In the past week, reports circulated of migrant children being separated from their families and caged in prison-like detention centers. At the same time, word spread of a separate, alarming report that some 1,500 migrant children were purportedly “lost” by the federal government. The two stories sprouted hashtags like #WhereAreTheChildren, #MissingChildren, and #FamiliesBelongTogether that were prominent on Twitter over Memorial Day weekend, but their overlapping timing also caused confusion and the spread of potentially harmful misinformation. The outrage also overlooked the fact that these immigration stories have been unfolding for years — since even before President Trump was elected into office.

Some of the confusion spread on social media stems from the fact that the Trump administration announced on May 8 that immigration agents would separate children from their undocumented parents trying to cross the US border — a fear tactic to scare them from illegally entering. Less than two weeks earlier, Steven Wagner, a top official with the Department of Health and Human Services (HHS), released a report that stated 20 percent of undocumented minors — an estimated 1,500 children — that entered the country illegally over a three-month period at the end of 2017 had been lost, or unaccounted for.


No. Undocumented children who enter the US illegally by themselves — unaccompanied by a parent or adult guardian — and are detained by immigration officials are handed over to the Office of Refugee Resettlement (ORR), which then becomes responsible for the children’s care and placement. According to HHS’ 10-page report, ORR holds the kids in custody typically for 51 days before releasing the children to sponsors. “49 percent of children go to parents, 41 percent to close relatives, and 10 percent to other-than-close relatives or non-relatives,” according to the report.

While 20 percent of those kids — roughly 1,500 — who have been placed with sponsors have not had contact with ORR, that isn’t necessarily a bad thing.

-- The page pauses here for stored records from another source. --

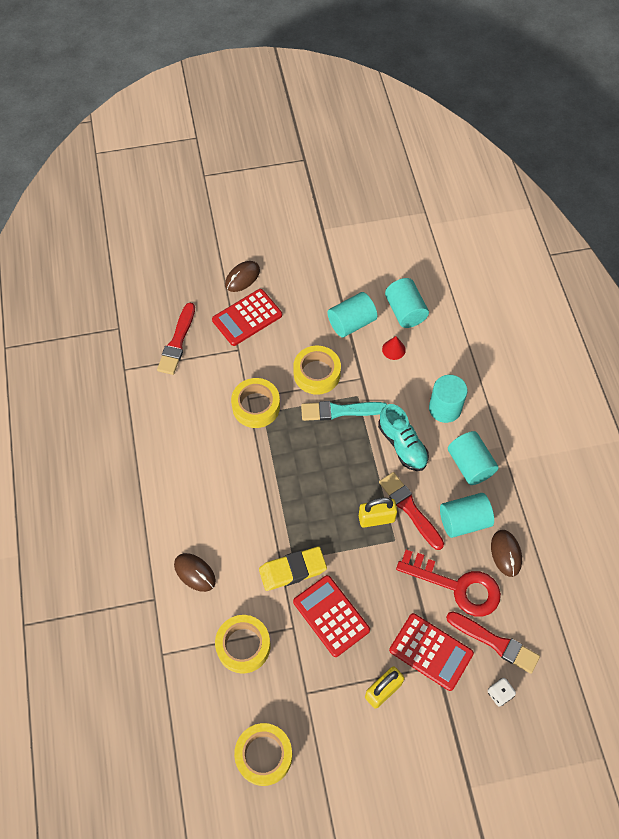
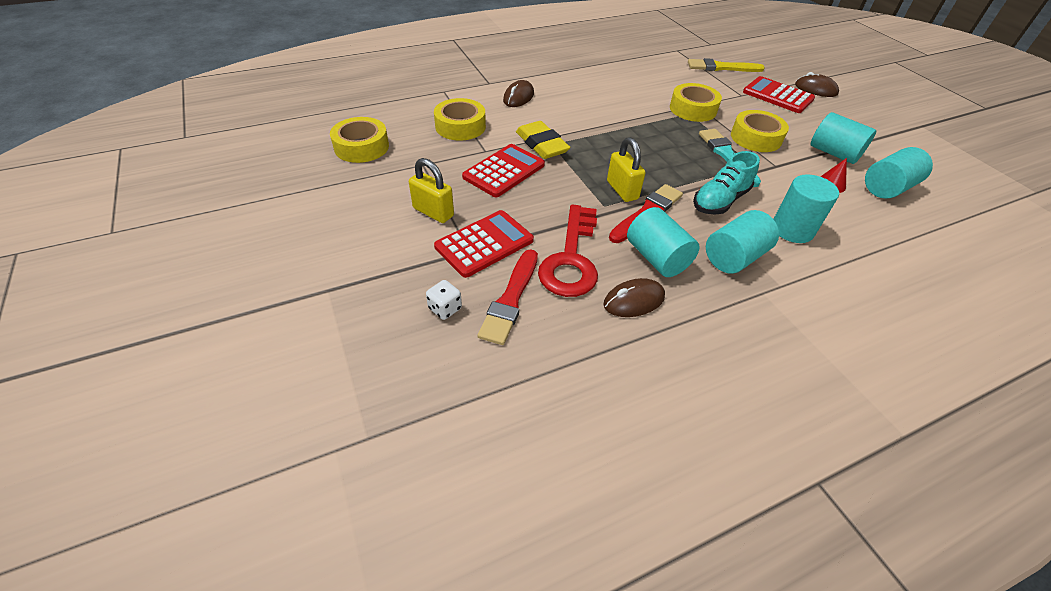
camera: 75 degrees right, 15 degrees down
red brush [157,303,195,375] -> yellow brush [688,58,765,72]
red calculator [389,613,474,691] -> red calculator turned 150 degrees counterclockwise [434,210,534,278]

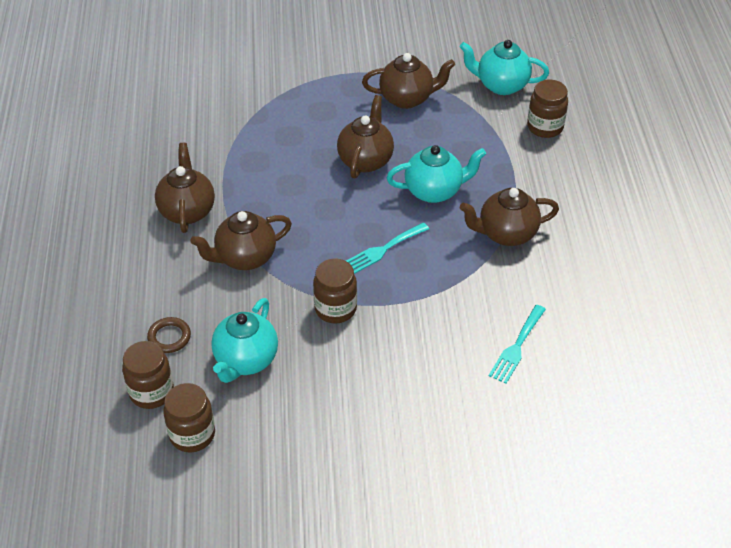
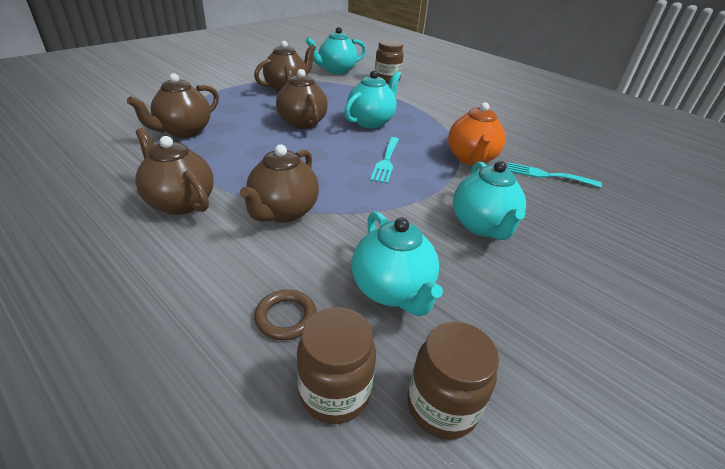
camera: 45 degrees left, 10 degrees down
brown jar [313,258,357,323] -> none
brown teapot [460,188,559,246] -> brown teapot moved to [127,73,219,138]
turquoise fork [489,305,546,384] -> turquoise fork turned 120 degrees clockwise [507,162,602,188]
none -> orange teapot [448,102,505,165]
none -> turquoise teapot [453,161,526,240]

Lawyer and journalist Josie Duffy Rice explained on Twitter that the sponsors these children are placed with tend to be either immediate family members or extended family members who are residing in the US. If the children have no available relatives to take them in, they are placed in a shelter.

“So those kids are released and then they are no longer ORRs responsibility or problem. THIS IS A GOOD THING,” Rice tweeted. “One analogy…is that ORR is basically a jailer. Do you want the jail keeping track of where every former inmate is?”

She went on to say that HHS attempted to contact the sponsors of the kids by phone, not by checking school records or doing any more rigorous investigation. And, as Rice pointed out, there are plenty of reasons why these children’s sponsors might be hesitant to answer HHS’s call.

“Maybe these kids are living with someone undocumented,” tweeted Rice. “Maybe they aren’t but their sponsor is (legitimately) completely scared of immigration authorities in trumps [sic] America. They aren’t missing! They are almost certainly living with family members who almost certainly don’t want to interact with the government and WE SHOULDN’T ASK THEM TO. ORR’s job is NOT to track and monitor these kids and it shouldn’t be. As my friend said, if there were an issue — abuse, or other wrongdoing — it should go through the appropriate agency: children’s services or what have you. It SHOULDN’T GO THROUGH HHS/ORR OR DHS/ICE.”


Yes: On May 29, HHS Deputy Secretary Eric Hargan agreed with Rice by saying the “lost children” claim on social media was misleading.

“While there are many possible reasons for [why it’s been impossible to contact children’s sponsors], in many cases sponsors cannot be reached because they themselves are illegal aliens and do not want to be reached by federal authorities,” Hargan said, according to CNN. “This is the core of this issue: In many cases, HHS has been put in the position of placing illegal aliens with the individuals who helped arrange for them to enter the country illegally. This makes the immediate crisis worse and creates a perverse incentive for further violation of federal immigration law.”


Unfortunately, no. Immigration detention centers are real, and they have been documented as a horrendous environment for quite some time.

In 2016, while the Obama administration was still in office, images were leaked that showed how badly undocumented immigrants were being treated in some detention centers. Families were seen sleeping on the concrete floors with no blankets in centers described as “ice chests” because of their freezing temperatures. The ACLU alleged in a report released May 23 that many of the tens of thousands of unaccompanied minors detained between 2009 and 2014 were subject to sexual abuse, violence, denial of medical care, and inhumane living conditions in federal detention centers. Most of these young migrants were fleeing violence and death threats in their Central American home countries.

Obama-era images of children in detention center cages were mistakenly circulated over the weekend as proof of the Trump Administration’s wrongdoing, which President Trump was excited to call out.

“Democrats mistakenly tweet 2014 pictures from Obama’s term showing children from the Border in steel cages. They thought it was recent pictures in order to make us look bad, but backfires,” Trump wrote online.

However it was the Trump administration who approved the separation of migrant children from their parents on May 7, and it is under the Trump administration that some of those recently separated children are being held in caged, prison-like detention centers.

On June 1, The Action Network is organizing a National Day of Action for Children in “response to the growing number of children and youth separated from their immigrant families at the border or their homes” and “the abuses committed against many.”